A young Kiwi scientist committed to finding solutions to NZ’s number one killer

Meet the team
A number of talented New Zealand scientists work at the HRI headquarters in Sydney. Tim McMahon speaks to Cassidy Moeke about his role at the HRI. 

Cardiovascular disease and its precursors are a major health problem affecting millions of New Zealanders. Unfortunately Kiwis of either Maori or islander descent are even more vulnerable.  

Wellington-born Cassidy Moeke is a young Maori scientist who’s committed to finding solutions to NZ’s number one killer. And for him, it’s personal. 

“Cardiovascular disease is a disease that affects everyone; every race, gender, sex or nationality - it is a global phenomenon and we all have a responsibility to contribute towards fighting this disease.”
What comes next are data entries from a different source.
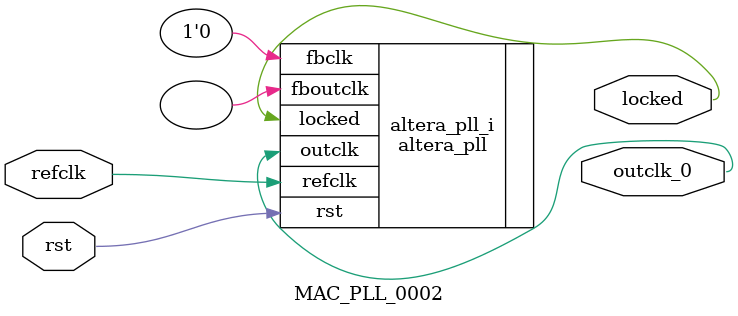
<source format=v>
`timescale 1ns/10ps
module  MAC_PLL_0002(

	// interface 'refclk'
	input wire refclk,

	// interface 'reset'
	input wire rst,

	// interface 'outclk0'
	output wire outclk_0,

	// interface 'locked'
	output wire locked
);

	altera_pll #(
		.fractional_vco_multiplier("false"),
		.reference_clock_frequency("25.0 MHz"),
		.operation_mode("normal"),
		.number_of_clocks(1),
		.output_clock_frequency0("125.0 MHz"),
		.phase_shift0("0 ps"),
		.duty_cycle0(50),
		.output_clock_frequency1("0 MHz"),
		.phase_shift1("0 ps"),
		.duty_cycle1(50),
		.output_clock_frequency2("0 MHz"),
		.phase_shift2("0 ps"),
		.duty_cycle2(50),
		.output_clock_frequency3("0 MHz"),
		.phase_shift3("0 ps"),
		.duty_cycle3(50),
		.output_clock_frequency4("0 MHz"),
		.phase_shift4("0 ps"),
		.duty_cycle4(50),
		.output_clock_frequency5("0 MHz"),
		.phase_shift5("0 ps"),
		.duty_cycle5(50),
		.output_clock_frequency6("0 MHz"),
		.phase_shift6("0 ps"),
		.duty_cycle6(50),
		.output_clock_frequency7("0 MHz"),
		.phase_shift7("0 ps"),
		.duty_cycle7(50),
		.output_clock_frequency8("0 MHz"),
		.phase_shift8("0 ps"),
		.duty_cycle8(50),
		.output_clock_frequency9("0 MHz"),
		.phase_shift9("0 ps"),
		.duty_cycle9(50),
		.output_clock_frequency10("0 MHz"),
		.phase_shift10("0 ps"),
		.duty_cycle10(50),
		.output_clock_frequency11("0 MHz"),
		.phase_shift11("0 ps"),
		.duty_cycle11(50),
		.output_clock_frequency12("0 MHz"),
		.phase_shift12("0 ps"),
		.duty_cycle12(50),
		.output_clock_frequency13("0 MHz"),
		.phase_shift13("0 ps"),
		.duty_cycle13(50),
		.output_clock_frequency14("0 MHz"),
		.phase_shift14("0 ps"),
		.duty_cycle14(50),
		.output_clock_frequency15("0 MHz"),
		.phase_shift15("0 ps"),
		.duty_cycle15(50),
		.output_clock_frequency16("0 MHz"),
		.phase_shift16("0 ps"),
		.duty_cycle16(50),
		.output_clock_frequency17("0 MHz"),
		.phase_shift17("0 ps"),
		.duty_cycle17(50),
		.pll_type("General"),
		.pll_subtype("General")
	) altera_pll_i (
		.outclk	({outclk_0}),
		.locked	(locked),
		.fboutclk	( ),
		.fbclk	(1'b0),
		.rst	(rst),
		.refclk	(refclk)
	);
endmodule


</source>
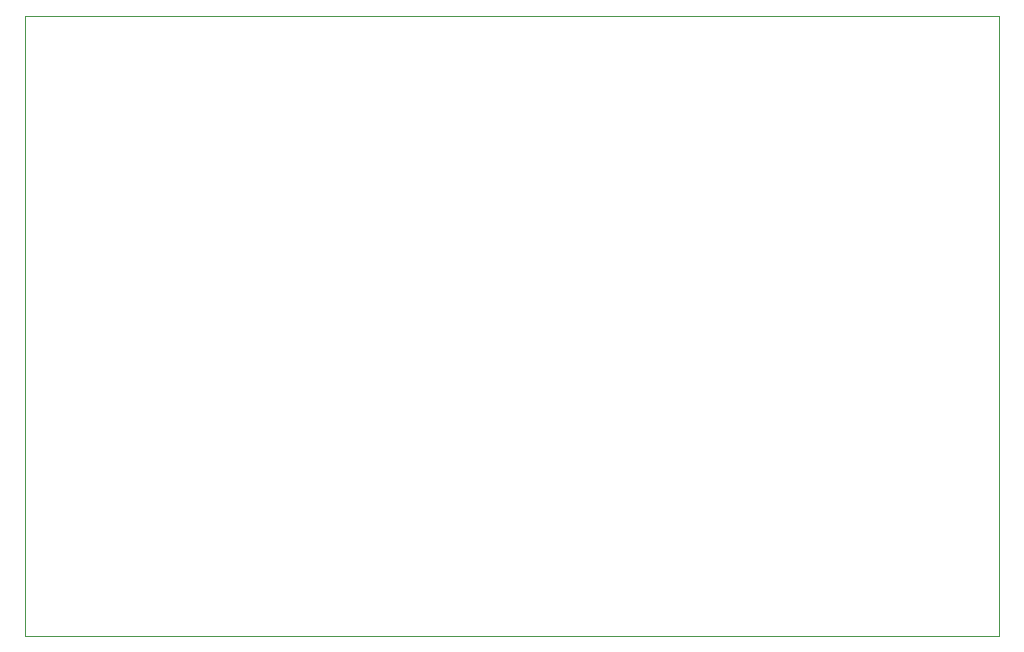
<source format=gbr>
G04 #@! TF.GenerationSoftware,KiCad,Pcbnew,(5.1.0)-1*
G04 #@! TF.CreationDate,2019-06-07T15:42:58+02:00*
G04 #@! TF.ProjectId,DRS,4452532e-6b69-4636-9164-5f7063625858,rev?*
G04 #@! TF.SameCoordinates,Original*
G04 #@! TF.FileFunction,Profile,NP*
%FSLAX46Y46*%
G04 Gerber Fmt 4.6, Leading zero omitted, Abs format (unit mm)*
G04 Created by KiCad (PCBNEW (5.1.0)-1) date 2019-06-07 15:42:58*
%MOMM*%
%LPD*%
G04 APERTURE LIST*
%ADD10C,0.100000*%
G04 APERTURE END LIST*
D10*
X94000000Y-103500000D02*
X176500000Y-103500000D01*
X94000000Y-51000000D02*
X94000000Y-103500000D01*
X176500000Y-51000000D02*
X94000000Y-51000000D01*
X176500000Y-103500000D02*
X176500000Y-51000000D01*
M02*

</source>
“It is important we don't lose this fight, and one way of making sure that doesn't happen is if we fight it together.”

“It is important we don't lose this fight, and one way of making sure that doesn't happen is if we fight it together.”

Cassidy is connected with Ngāti Porou and Ngāti Awa, he studied biomedical science at the Victoria University of Wellington and then completed a Masters degree with the Centre for Biodiscovery at Victoria University. Today, he is pursuing a PhD in the Free Radical Group at the Heart Research Institute.

Cassidy’s Masters degree at Victoria University was a proteomics project (the large-scale study of proteins) that focused on identifying proteins in a species with an unsequenced genome. Cassidy explains his project: “Let’s say you want to investigate how a toxin affects all the proteins in a particular tissue. If you make some interesting observations the next step is usually to find out which proteins are being affected. But this identification process can be very difficult if the species you are using is not well studied”.

Cassidy says that the broad impact of his potential PhD project is what attracted him to taking up his research at the Heart Research Institute. 

“On a broader scale, I’m investigating the links between inflammation and atherosclerosis. Not only does this give me the opportunity to carry out research into an area of great importance to human health, but it also allows me to add to my already existing set of skills”.